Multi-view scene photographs
◇ ◇ ◇ ◇ ◇
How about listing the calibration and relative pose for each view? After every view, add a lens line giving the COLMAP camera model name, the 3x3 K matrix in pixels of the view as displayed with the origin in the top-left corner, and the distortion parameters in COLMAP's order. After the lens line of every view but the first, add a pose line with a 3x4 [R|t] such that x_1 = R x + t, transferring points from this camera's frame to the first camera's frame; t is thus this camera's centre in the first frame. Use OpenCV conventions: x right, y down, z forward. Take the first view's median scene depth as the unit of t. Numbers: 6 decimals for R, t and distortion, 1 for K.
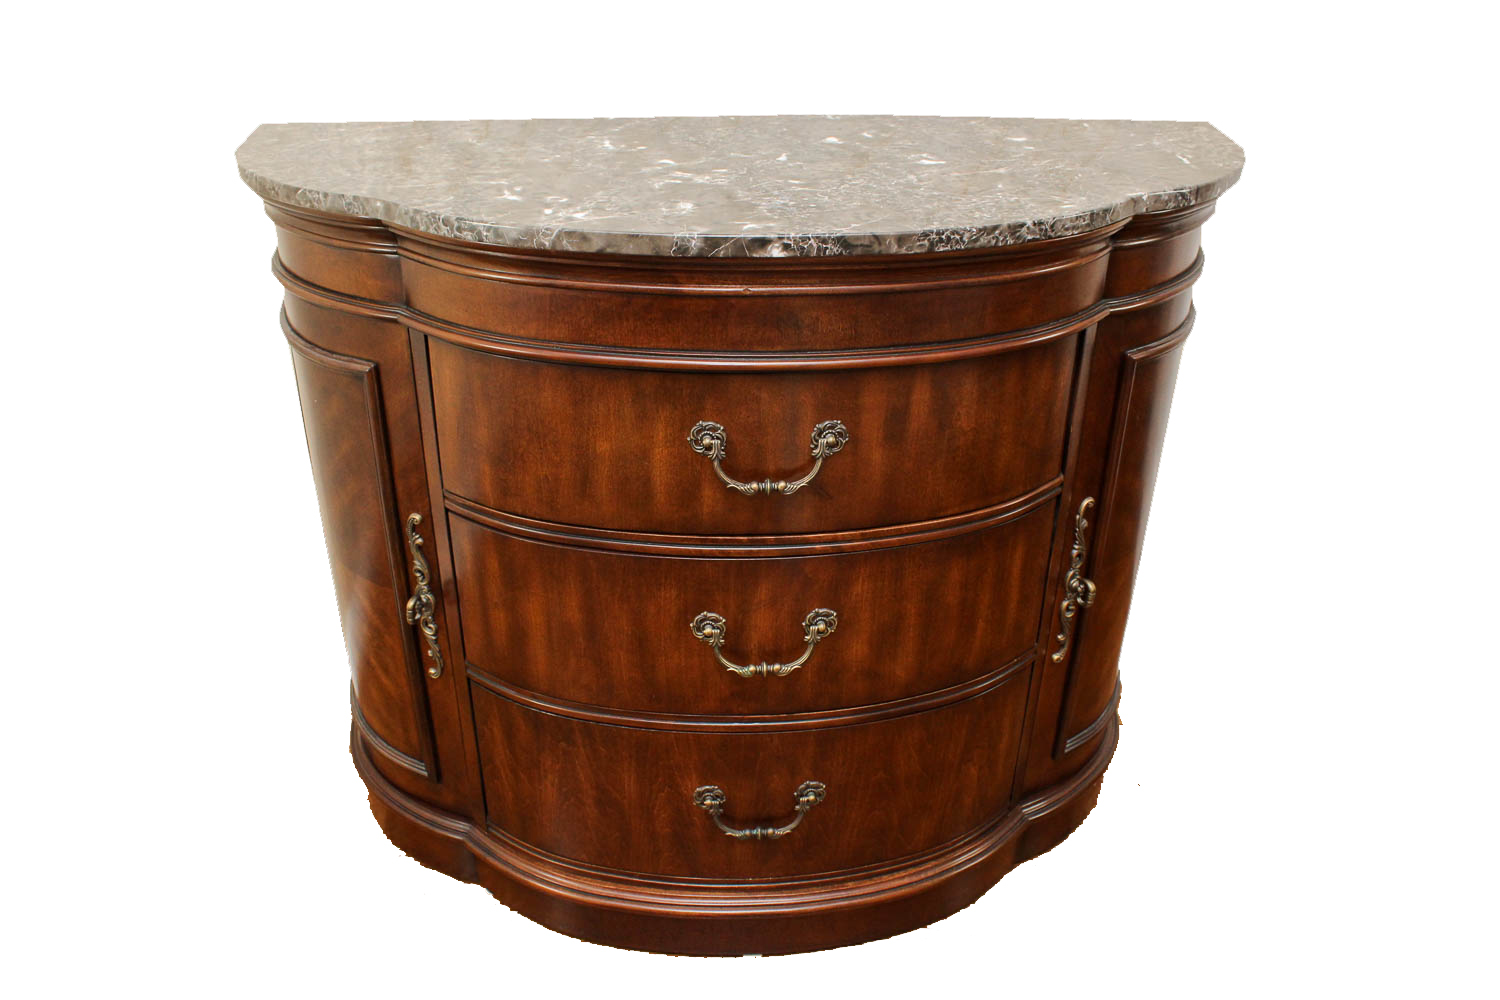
lens RADIAL K [[1221.1, 0, 750.1], [0, 1221.1, 494.2], [0, 0, 1]] dist [-0.146296, 0.106938]
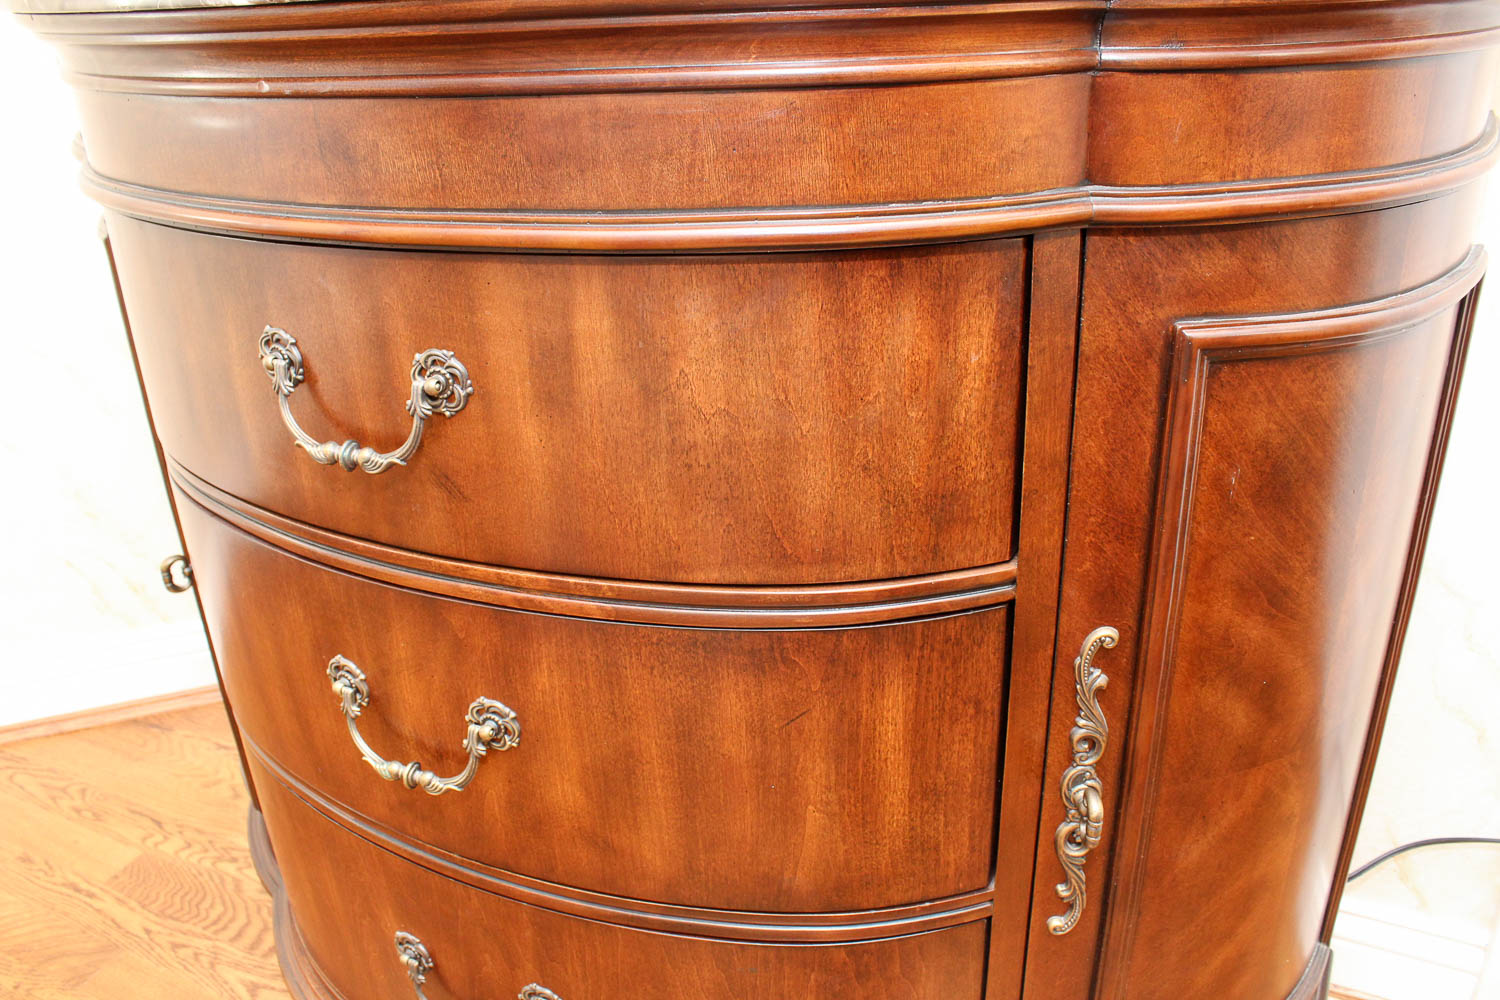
lens RADIAL K [[1221.1, 0, 745.2], [0, 1221.1, 503.2], [0, 0, 1]] dist [-0.146296, 0.106938]
pose [[0.861859, 0.170622, -0.477585, 0.415365], [-0.196622, 0.980469, -0.004545, -0.016509], [0.467481, 0.097821, 0.878574, 0.553052]]
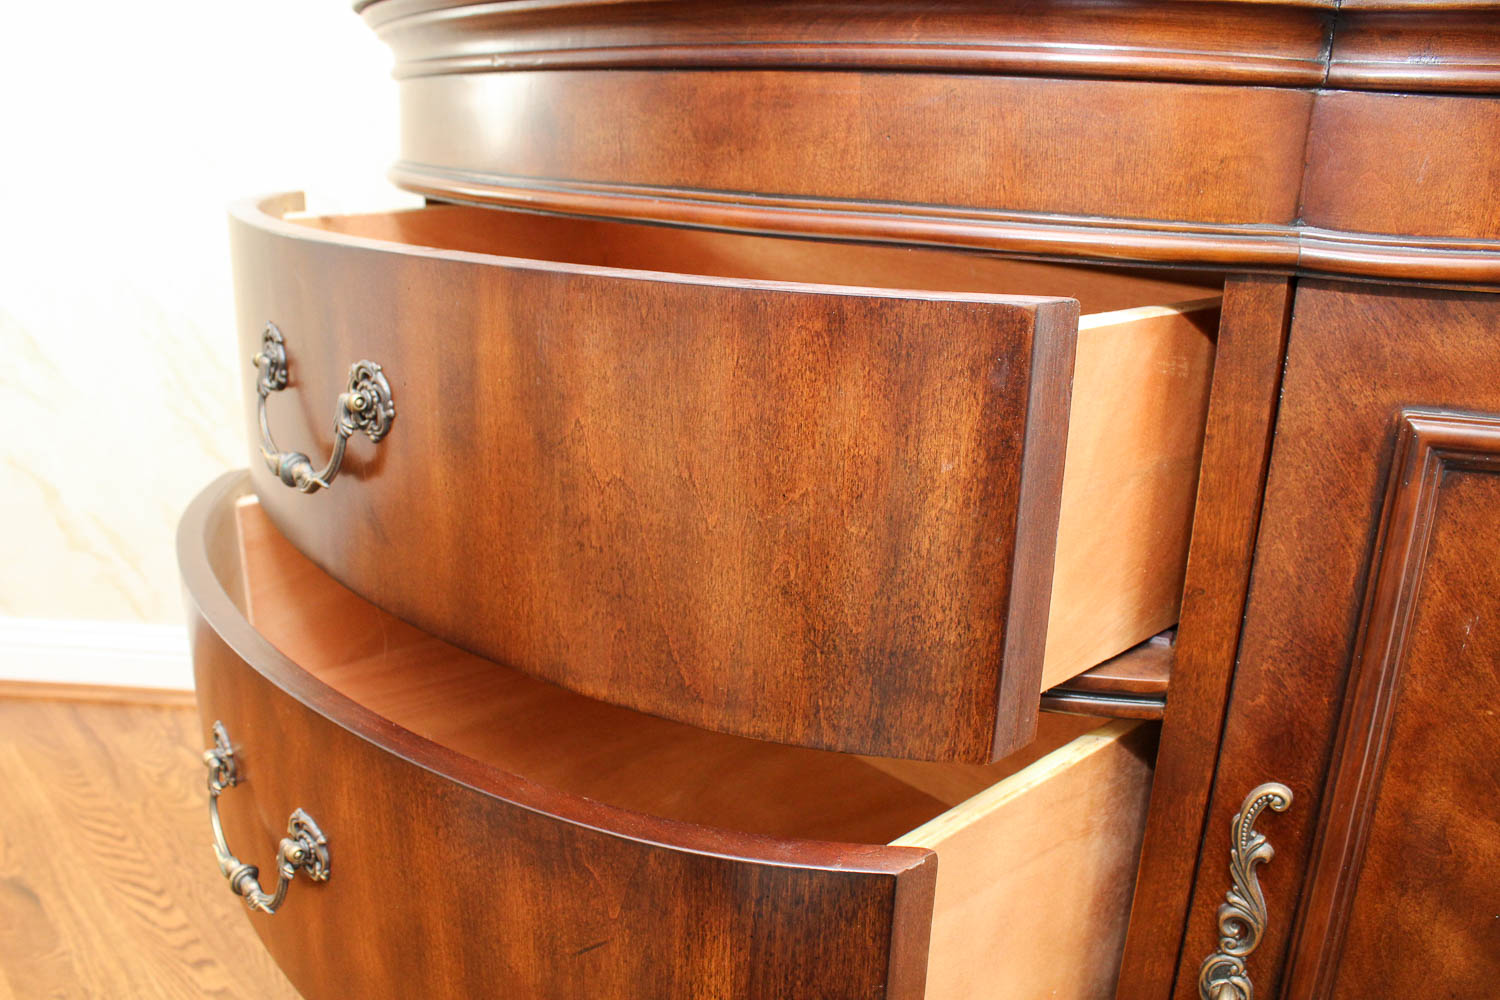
lens RADIAL K [[1221.1, 0, 741.4], [0, 1221.1, 498.5], [0, 0, 1]] dist [-0.146296, 0.106938]
pose [[0.615481, 0.243185, -0.749696, 0.482295], [-0.401325, 0.915357, -0.032555, 0.000637], [0.678323, 0.320908, 0.660981, 0.657120]]
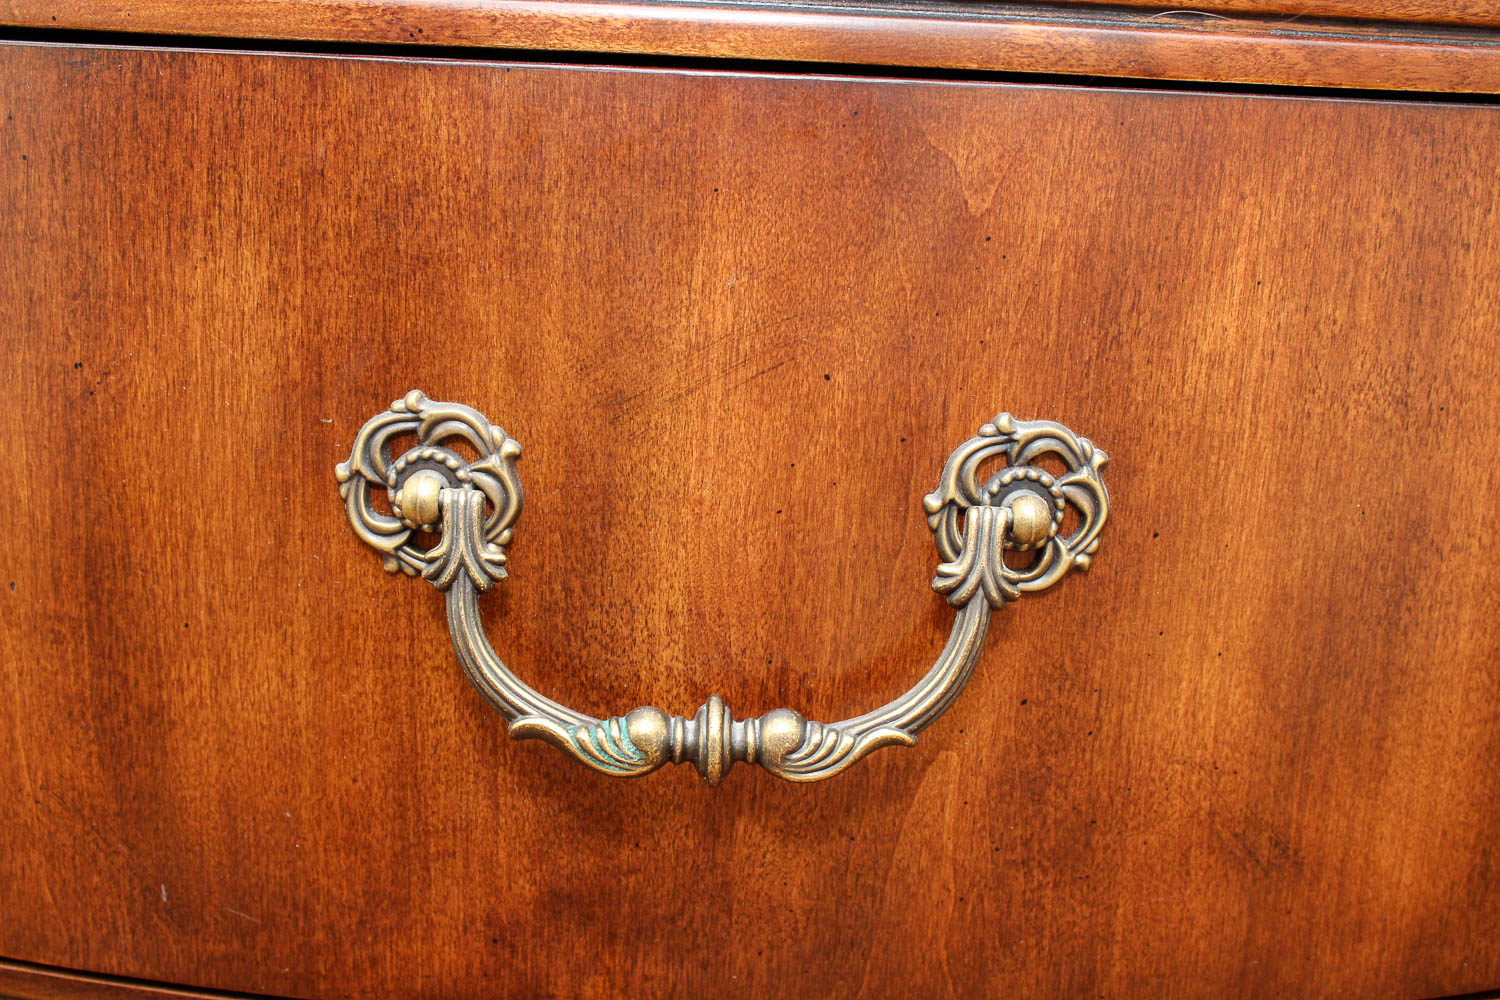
lens RADIAL K [[1725.6, 0, 746.0], [0, 1725.6, 498.1], [0, 0, 1]] dist [-0.034704, 0.000000]
pose [[0.997867, 0.043960, -0.048264, 0.028250], [-0.054859, 0.965410, -0.254901, 0.177166], [0.035389, 0.257005, 0.965762, 0.744065]]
◇ ◇ ◇ ◇ ◇
» **TASK STATEMENT**
Reproduce every line of the data above word for word, leaving out the pictures.

» **TASK OUTPUT**
How about listing the calibration and relative pose for each view? After every view, add a lens line giving the COLMAP camera model name, the 3x3 K matrix in pixels of the view as displayed with the origin in the top-left corner, and the distortion parameters in COLMAP's order. After the lens line of every view but the first, add a pose line with a 3x4 [R|t] such that x_1 = R x + t, transferring points from this camera's frame to the first camera's frame; t is thus this camera's centre in the first frame. Use OpenCV conventions: x right, y down, z forward. Take the first view's median scene depth as the unit of t. Numbers: 6 decimals for R, t and distortion, 1 for K.
lens RADIAL K [[1221.1, 0, 750.1], [0, 1221.1, 494.2], [0, 0, 1]] dist [-0.146296, 0.106938]
lens RADIAL K [[1221.1, 0, 745.2], [0, 1221.1, 503.2], [0, 0, 1]] dist [-0.146296, 0.106938]
pose [[0.861859, 0.170622, -0.477585, 0.415365], [-0.196622, 0.980469, -0.004545, -0.016509], [0.467481, 0.097821, 0.878574, 0.553052]]
lens RADIAL K [[1221.1, 0, 741.4], [0, 1221.1, 498.5], [0, 0, 1]] dist [-0.146296, 0.106938]
pose [[0.615481, 0.243185, -0.749696, 0.482295], [-0.401325, 0.915357, -0.032555, 0.000637], [0.678323, 0.320908, 0.660981, 0.657120]]
lens RADIAL K [[1725.6, 0, 746.0], [0, 1725.6, 498.1], [0, 0, 1]] dist [-0.034704, 0.000000]
pose [[0.997867, 0.043960, -0.048264, 0.028250], [-0.054859, 0.965410, -0.254901, 0.177166], [0.035389, 0.257005, 0.965762, 0.744065]]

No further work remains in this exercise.